### Goal
Rewrite every line of the items below as a numbered list, omitting any blank lines.

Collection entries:

::::

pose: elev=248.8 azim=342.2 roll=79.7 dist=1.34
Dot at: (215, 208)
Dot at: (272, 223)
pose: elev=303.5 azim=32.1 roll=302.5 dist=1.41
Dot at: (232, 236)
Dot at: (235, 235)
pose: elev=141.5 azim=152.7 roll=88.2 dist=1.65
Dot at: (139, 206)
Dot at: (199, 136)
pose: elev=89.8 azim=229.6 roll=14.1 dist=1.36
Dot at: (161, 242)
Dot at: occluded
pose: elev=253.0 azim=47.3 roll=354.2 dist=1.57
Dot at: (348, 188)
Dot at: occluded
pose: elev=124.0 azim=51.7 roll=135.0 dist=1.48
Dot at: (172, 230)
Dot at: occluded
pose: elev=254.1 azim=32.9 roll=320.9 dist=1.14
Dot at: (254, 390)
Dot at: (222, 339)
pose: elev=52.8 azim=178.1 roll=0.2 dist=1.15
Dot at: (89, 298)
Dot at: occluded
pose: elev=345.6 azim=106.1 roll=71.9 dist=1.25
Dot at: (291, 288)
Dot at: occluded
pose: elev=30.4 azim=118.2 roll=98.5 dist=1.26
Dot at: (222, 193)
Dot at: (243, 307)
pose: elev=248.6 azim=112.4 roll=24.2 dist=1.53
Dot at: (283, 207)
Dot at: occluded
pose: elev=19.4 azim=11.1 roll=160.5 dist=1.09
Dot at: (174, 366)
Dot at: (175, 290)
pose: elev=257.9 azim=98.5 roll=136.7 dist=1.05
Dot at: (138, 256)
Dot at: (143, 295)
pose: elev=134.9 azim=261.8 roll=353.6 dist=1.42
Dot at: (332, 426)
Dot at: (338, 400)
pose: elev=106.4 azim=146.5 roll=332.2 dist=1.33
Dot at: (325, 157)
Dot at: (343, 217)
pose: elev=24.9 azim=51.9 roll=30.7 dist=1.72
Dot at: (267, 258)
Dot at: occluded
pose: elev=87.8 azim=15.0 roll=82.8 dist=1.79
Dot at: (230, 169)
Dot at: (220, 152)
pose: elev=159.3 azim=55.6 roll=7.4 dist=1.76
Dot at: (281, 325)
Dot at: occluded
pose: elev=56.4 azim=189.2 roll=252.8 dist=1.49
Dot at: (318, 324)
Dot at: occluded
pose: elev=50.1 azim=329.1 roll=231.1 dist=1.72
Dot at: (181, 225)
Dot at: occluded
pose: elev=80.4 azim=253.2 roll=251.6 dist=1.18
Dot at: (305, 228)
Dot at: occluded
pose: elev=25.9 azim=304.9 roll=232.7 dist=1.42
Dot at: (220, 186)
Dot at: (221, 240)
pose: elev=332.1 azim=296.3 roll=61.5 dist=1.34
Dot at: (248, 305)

::::

### Result of this task
1. pose: elev=248.8 azim=342.2 roll=79.7 dist=1.34
2. Dot at: (215, 208)
3. Dot at: (272, 223)
4. pose: elev=303.5 azim=32.1 roll=302.5 dist=1.41
5. Dot at: (232, 236)
6. Dot at: (235, 235)
7. pose: elev=141.5 azim=152.7 roll=88.2 dist=1.65
8. Dot at: (139, 206)
9. Dot at: (199, 136)
10. pose: elev=89.8 azim=229.6 roll=14.1 dist=1.36
11. Dot at: (161, 242)
12. Dot at: occluded
13. pose: elev=253.0 azim=47.3 roll=354.2 dist=1.57
14. Dot at: (348, 188)
15. Dot at: occluded
16. pose: elev=124.0 azim=51.7 roll=135.0 dist=1.48
17. Dot at: (172, 230)
18. Dot at: occluded
19. pose: elev=254.1 azim=32.9 roll=320.9 dist=1.14
20. Dot at: (254, 390)
21. Dot at: (222, 339)
22. pose: elev=52.8 azim=178.1 roll=0.2 dist=1.15
23. Dot at: (89, 298)
24. Dot at: occluded
25. pose: elev=345.6 azim=106.1 roll=71.9 dist=1.25
26. Dot at: (291, 288)
27. Dot at: occluded
28. pose: elev=30.4 azim=118.2 roll=98.5 dist=1.26
29. Dot at: (222, 193)
30. Dot at: (243, 307)
31. pose: elev=248.6 azim=112.4 roll=24.2 dist=1.53
32. Dot at: (283, 207)
33. Dot at: occluded
34. pose: elev=19.4 azim=11.1 roll=160.5 dist=1.09
35. Dot at: (174, 366)
36. Dot at: (175, 290)
37. pose: elev=257.9 azim=98.5 roll=136.7 dist=1.05
38. Dot at: (138, 256)
39. Dot at: (143, 295)
40. pose: elev=134.9 azim=261.8 roll=353.6 dist=1.42
41. Dot at: (332, 426)
42. Dot at: (338, 400)
43. pose: elev=106.4 azim=146.5 roll=332.2 dist=1.33
44. Dot at: (325, 157)
45. Dot at: (343, 217)
46. pose: elev=24.9 azim=51.9 roll=30.7 dist=1.72
47. Dot at: (267, 258)
48. Dot at: occluded
49. pose: elev=87.8 azim=15.0 roll=82.8 dist=1.79
50. Dot at: (230, 169)
51. Dot at: (220, 152)
52. pose: elev=159.3 azim=55.6 roll=7.4 dist=1.76
53. Dot at: (281, 325)
54. Dot at: occluded
55. pose: elev=56.4 azim=189.2 roll=252.8 dist=1.49
56. Dot at: (318, 324)
57. Dot at: occluded
58. pose: elev=50.1 azim=329.1 roll=231.1 dist=1.72
59. Dot at: (181, 225)
60. Dot at: occluded
61. pose: elev=80.4 azim=253.2 roll=251.6 dist=1.18
62. Dot at: (305, 228)
63. Dot at: occluded
64. pose: elev=25.9 azim=304.9 roll=232.7 dist=1.42
65. Dot at: (220, 186)
66. Dot at: (221, 240)
67. pose: elev=332.1 azim=296.3 roll=61.5 dist=1.34
68. Dot at: (248, 305)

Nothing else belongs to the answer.